Uma vez vi um carro rodando por Porto Alegre com um adesivo no vidro de trás que dizia o seguinte: “Eu amo a minha sogra”. Colaria esse adesivo com entusiasmo no meu carro, se carro tivesse. Porque sinto apreço especial por minha sogra, a querida Ana Maria, que neste mês veio nos visitar, aqui em Boston. Ela é uma pessoa doce, afável, suave, como todas as pessoas deveriam ser para o mundo ser como deveria ser.
Exatamente para tentar agradar-lhe, levei-a, junto com minha mulher, a Marcinha, e meu filho, Bernardo, a um restaurante de que gosto muito, no Little Italy. Chama-se Trattoria Il Panino e serve um paccheri al ragu que você come aos soluços, de tão bom.
Pois lá estávamos nós, sorvendo um tinto denso, quando aquela loirinha entrou. Eu estava de frente para a porta, por isso a vi antes. Andava em cima de botas pretas de saltos altos, o que já demonstrava de onde vinha. Ou, pelo menos, de onde não vinha, porque americanas raiz, do interior de New England, não usam saltos altos. Ela deveria ser das áreas centrais de Boston, como a Back Bay ou a Beacon Hill, onde as vitrines reluzem e a vaidade freme.
A linguagem corporal não deixava dúvida: tratava-se do primeiro encontro.
Já estamos singrando o outono, as temperaturas baixam a cada dia, mas a pele da loirinha era dourada como trigo maduro, como se tivesse sido untada pelo sol da Califórnia ou, quem sabe, do Hawaii de Obama. Seu corpo era esguio feito o de uma gueparda. Seu cabelo, uma catadupa homogênea que desaguava suavemente nos ombros. Ela veio sorrindo um sorriso coruscante em direção à mesa ao lado da nossa. Fiquei olhando, enquanto o rapaz que a aguardava se erguia de um salto e a saudava com um beijo no rosto. Sentaram-se os dois na ponta de suas cadeiras e se inclinaram um em direção ao outro. A linguagem corporal não deixava dúvida: tratava-se do primeiro encontro.

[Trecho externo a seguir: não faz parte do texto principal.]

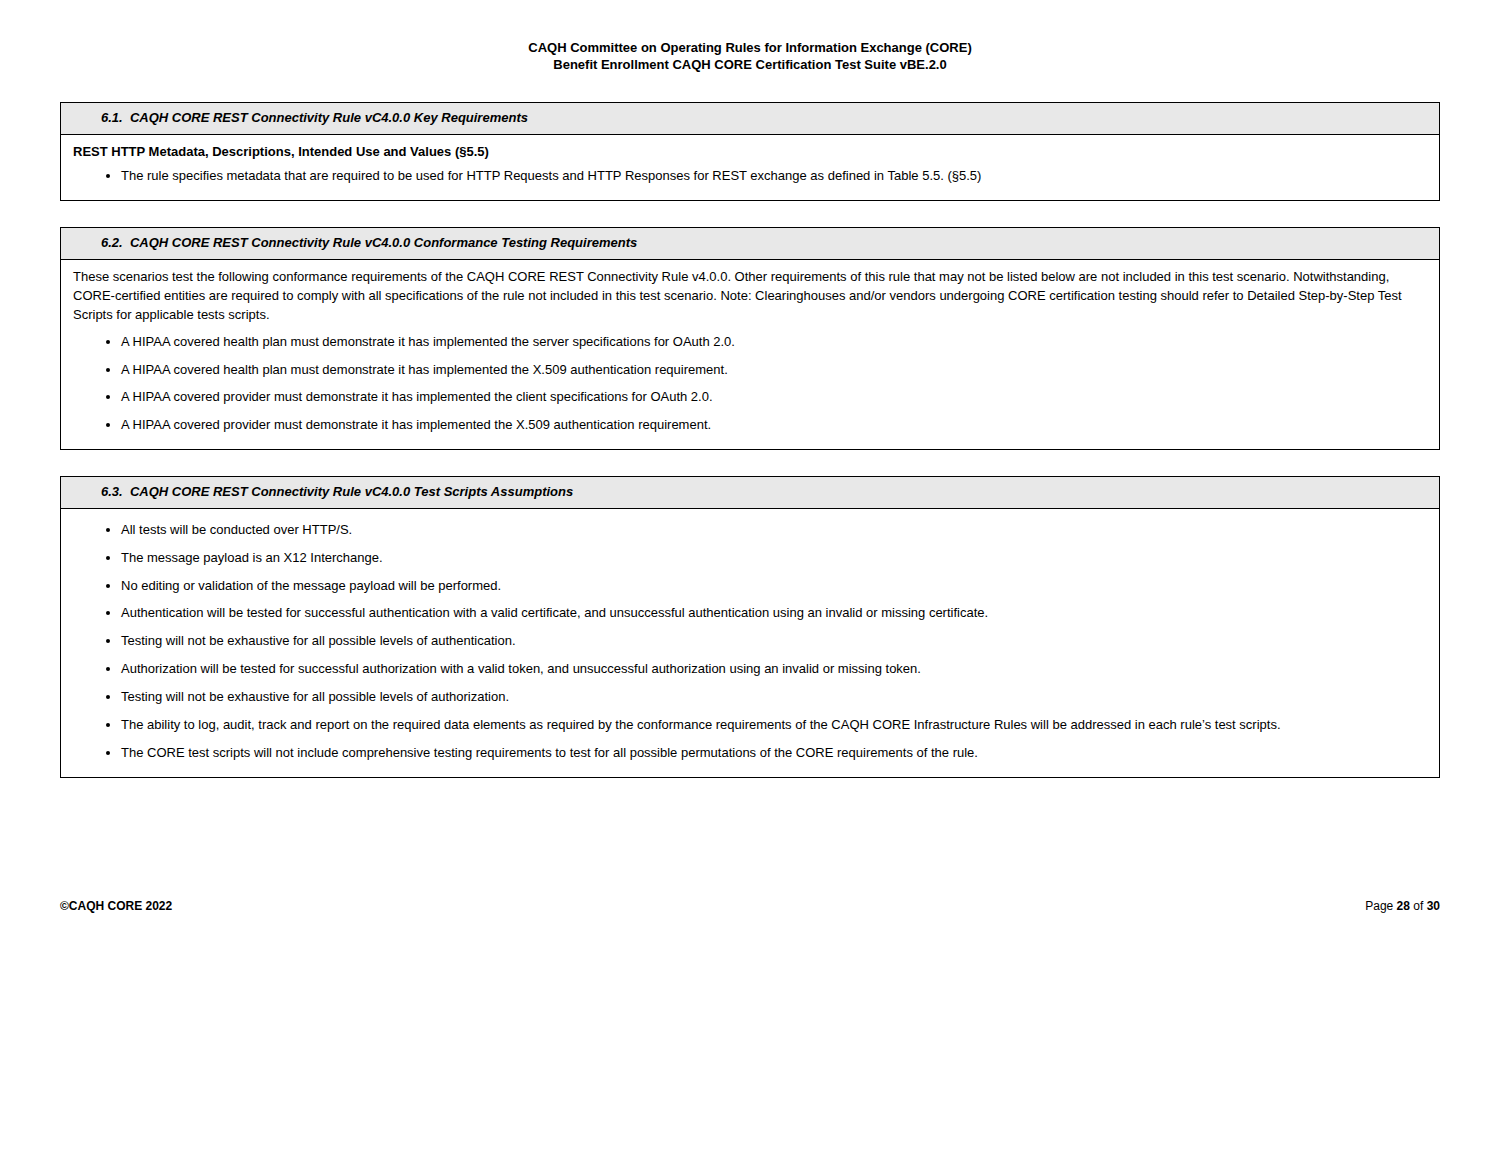CAQH Committee on Operating Rules for Information Exchange (CORE)
Benefit Enrollment CAQH CORE Certification Test Suite vBE.2.0
6.1. CAQH CORE REST Connectivity Rule vC4.0.0 Key Requirements
REST HTTP Metadata, Descriptions, Intended Use and Values (§5.5)
The rule specifies metadata that are required to be used for HTTP Requests and HTTP Responses for REST exchange as defined in Table 5.5. (§5.5)
6.2. CAQH CORE REST Connectivity Rule vC4.0.0 Conformance Testing Requirements
These scenarios test the following conformance requirements of the CAQH CORE REST Connectivity Rule v4.0.0. Other requirements of this rule that may not be listed below are not included in this test scenario. Notwithstanding, CORE-certified entities are required to comply with all specifications of the rule not included in this test scenario. Note: Clearinghouses and/or vendors undergoing CORE certification testing should refer to Detailed Step-by-Step Test Scripts for applicable tests scripts.
A HIPAA covered health plan must demonstrate it has implemented the server specifications for OAuth 2.0.
A HIPAA covered health plan must demonstrate it has implemented the X.509 authentication requirement.
A HIPAA covered provider must demonstrate it has implemented the client specifications for OAuth 2.0.
A HIPAA covered provider must demonstrate it has implemented the X.509 authentication requirement.
6.3. CAQH CORE REST Connectivity Rule vC4.0.0 Test Scripts Assumptions
All tests will be conducted over HTTP/S.
The message payload is an X12 Interchange.
No editing or validation of the message payload will be performed.
Authentication will be tested for successful authentication with a valid certificate, and unsuccessful authentication using an invalid or missing certificate.
Testing will not be exhaustive for all possible levels of authentication.
Authorization will be tested for successful authorization with a valid token, and unsuccessful authorization using an invalid or missing token.
Testing will not be exhaustive for all possible levels of authorization.
The ability to log, audit, track and report on the required data elements as required by the conformance requirements of the CAQH CORE Infrastructure Rules will be addressed in each rule’s test scripts.
The CORE test scripts will not include comprehensive testing requirements to test for all possible permutations of the CORE requirements of the rule.
©CAQH CORE 2022
Page 28 of 30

Percebi que a Marcinha também observava o casal. Não havia como não observar. Eles estavam muito perto e chamavam a atenção. A loirinha fez uma pergunta tipicamente americana:
– Como foi o seu dia?
Ele sorriu e pediu uma garrafa de vinho.
A Marcinha, então, virou-se para mim e disse:
– Esse guri é mais bonito do que o Brad Pitt.
Espantei-me com a súbita e positiva avaliação. Nem tinha reparado no rapaz, para falar a verdade. É agradável olhar para pessoas atraentes, como é agradável admirar uma tela impressionista de Renoir, os arco-íris das Cataratas do Iguaçu ou um grande leão que caça na savana da África. A beleza faz bem para o espírito. Não acho, portanto, que considerar uma pessoa atraente significa se sentir atraído por ela. Além disso, não sou ciumento. Mas a Marcinha não parava de repetir:
– Nossa, mas ele é bonito mesmo. Muito bonito. Bonito, bonito.
Estiquei o pescoço e olhei para o cara. Ele estava de lado. Assim, de perfil, não parecia tããão bonito. Não era, definitivamente, um perfil grego ou coisa que o valha. Mas ela continuava:
– Bem bonito…
Protestei, meio de brincadeira:
– Precisa manifestar tanto entusiasmo?
Ela riu. Parou de elogiar o sujeito, mas não de prestar atenção ao casal. Ia narrando a evolução dos acontecimentos na mesa ao lado:
– Agora eles estão falando da faculdade. Agora ele disse que não é daqui. Deve ser do Meio-Oeste. Tem todo o jeito de ser do Meio-Oeste.
Então, meu filho, que estava sentado diante de mim, quis saber:
– Do que é que a mamãe está falando.
– Daquele cara ali – indiquei com a cabeça.
E o meu filho:
– Ele é bonito?
Ao que a minha sogra, que até aquele momento parecia distraída, acrescentou, com vibrante empolgação na voz:
– Nossa, se é!
Depois daquilo, levantei o braço. Pedi a conta. Ouvir a mulher elogiando outro, tudo bem. Mas ver todo aquele arrebatamento da sogra, bem, aí foi demais.